We’re still digesting the MF Global collapse, and we’re guessing it will be the case study for the intersection of risk management and culture/ incentive systems – not that it could ever be separated, but this was the case that really drove it home because of the inconceivable use of client funds… We highlight several articles on counterparty risk, fraud and MF Global inside.
DLD 2012 has started today in Munich and runs until Jan. 24th. In it, people as diverse as Sheryl Sandberg, Arianna Huffington, the Dyson family and Hiroshi Mikitani share their views on what matters to them. The themes are varied and the program is packed with interesting talks and panels. In the age of multi-disciplinary events, this is one of the best.
Just as in our September 2011 post called “How to spot a fraud”, a Wall Street Journal piece tells another story about returns that look too good to be true – but in this case, “too good” means “low volatility”. The point here is the ages-old trap of equating “risk” with “volatility” and assuming that a low-volatility fund is less risky. Even ignoring the possibility of fraud, it’s a bad move.
Two recent stories highlight the current moral double standards regarding defaults and indebtedness in general. The first article uses American Airlines’ Chapter 11 filing, lauded as a “smart move”, and contrasts this reaction to the stigma surrounding personal bankruptcies by home owners. The second article tries to tack the same “double standards” theme onto Germany, but it doesn’t work nearly as well.
In another building block in the “Banking: Global Mess” series, the World Bank says in a report released yesterday that the Latin American financial systems still seem sound, but there are a few yellow flags. The embedded 3-min video interview (inside) is a nice summary of findings.
Bill Miller himself once said: “This is a brutal business, success equals survival. If you have survived, you will have succeeded”. We have said it a little differently since 1988: to finish first, you must first finish. Mr. Miller, famous for his 15-year streak of beating the S&P 500, has announced that he will step down as co-manager of the Legg Mason Value Trust in April 2012. Is Mr. Miller’s rise and subsequent fall a matter of genius becoming overconfidence or simple probability theory playing out – as per Taleb? Not knowing the inside workings of Legg Mason, no one can really claim to know the answer. To help us think about it, we collect several links inside.
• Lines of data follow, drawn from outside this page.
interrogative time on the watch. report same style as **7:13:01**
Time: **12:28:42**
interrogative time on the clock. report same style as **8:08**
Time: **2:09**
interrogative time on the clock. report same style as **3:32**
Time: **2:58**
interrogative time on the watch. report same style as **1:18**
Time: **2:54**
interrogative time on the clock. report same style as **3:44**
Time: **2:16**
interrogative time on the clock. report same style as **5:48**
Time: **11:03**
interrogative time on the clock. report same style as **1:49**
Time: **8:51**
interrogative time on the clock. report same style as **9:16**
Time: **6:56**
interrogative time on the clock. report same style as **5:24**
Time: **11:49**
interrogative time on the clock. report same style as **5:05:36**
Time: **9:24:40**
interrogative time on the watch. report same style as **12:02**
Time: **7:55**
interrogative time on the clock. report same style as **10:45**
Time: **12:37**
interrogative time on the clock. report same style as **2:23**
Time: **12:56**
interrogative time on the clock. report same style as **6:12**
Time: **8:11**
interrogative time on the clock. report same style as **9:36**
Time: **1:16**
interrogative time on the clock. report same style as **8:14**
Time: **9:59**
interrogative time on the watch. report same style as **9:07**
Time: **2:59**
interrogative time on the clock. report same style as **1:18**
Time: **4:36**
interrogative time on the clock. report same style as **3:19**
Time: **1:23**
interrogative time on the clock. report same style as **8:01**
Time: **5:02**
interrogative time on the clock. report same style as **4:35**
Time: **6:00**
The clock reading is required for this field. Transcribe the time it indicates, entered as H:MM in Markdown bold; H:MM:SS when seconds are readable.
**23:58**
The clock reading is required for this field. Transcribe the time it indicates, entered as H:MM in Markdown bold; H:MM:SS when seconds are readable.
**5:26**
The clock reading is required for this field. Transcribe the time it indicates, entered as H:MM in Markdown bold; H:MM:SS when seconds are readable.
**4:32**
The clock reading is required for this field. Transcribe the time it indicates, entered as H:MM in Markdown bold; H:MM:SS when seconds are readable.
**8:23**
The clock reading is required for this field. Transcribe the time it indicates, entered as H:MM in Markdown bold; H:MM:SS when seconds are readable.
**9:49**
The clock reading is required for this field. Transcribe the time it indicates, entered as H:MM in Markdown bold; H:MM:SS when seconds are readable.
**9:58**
The IMF has recently issued a report on China’s financial system’s stability that has grabbed plenty of headlines, and yet today it seemed that there were pessimistic articles about banking all over the world. European and US banks are also the subject of stories that highlight risk, interconnectedness, poor balance sheets etc.. While the financials’ situation isn’t necessarily news, it is the trend that’s interesting. Inside we collect quite a few articles about the world’s financial system, all of them very from yesterday or today. Collectively they plant a bleak picture, one that seems very different from what we (still) observe in Brazil’s banking system. It’s very hard to separate signal from noise, especially so in the middle of a crisis, but it’s great food for thought.
According to the news, this is the line MF Global insiders used when questioned why they went along with Jon Corzine’s trades: “He was from Goldman Sachs”. Thus Mr. Corzine guided MF Global to a very public, very messy bankruptcy – and hundreds of millions of dollars of client money are missing. We wrote just days ago, regarding the “key people” aspect of a company: “Ultimately, it’s all about the key people (…) – it’s vital to understand their real motivations, aspirations, personalities and incentive/moral systems. Not what they say it is, what it really is.” Finding out about a given company’s true culture is just as difficult and time consuming, and as we can see in this example, just as important.
Three recent stories with one theme in common: the rise of the middle class and the availability of credit. Looking at banks or diversified financials top-down is not our specialty and, as we’ve said in our Q3 2011 report, “is only of interest to us in order to gauge an important part of the risks”. Keeping this in mind, one of the articles is bullish and points to recent reports showing that credit here has actually accelerated in September, despite talks of banks – and financial authorities – reining in loan growth. The other two articles are also bullish but still reflect, in a way, the difficulties of sustaining such growth.
Two very recent stories on CDSs (credit default swaps) highlight the issue of Risk. Risk has a lot of aspects to it and some get overlooked, such as counterpart risk, process risk, instrument risk (liquidity, clarity of regulations, how tested it was in real-life distressed situation etc.)… Not reading the fine print, for instance, has led more investors astray than they would like to confess. Much has been said about CDO-Squared and complex instruments in general, but the CDS was actually not supposed to be complex. Even so, investors in Greek debt CDSs are finding that “default” may not be what they thought it was… And another side of the debate is counterpart risk: what if the instrument is good, the writing is clear and so on – but the counterparts (whoever they are in this immensely interconnected financial world) just can’t honor their side of the deal?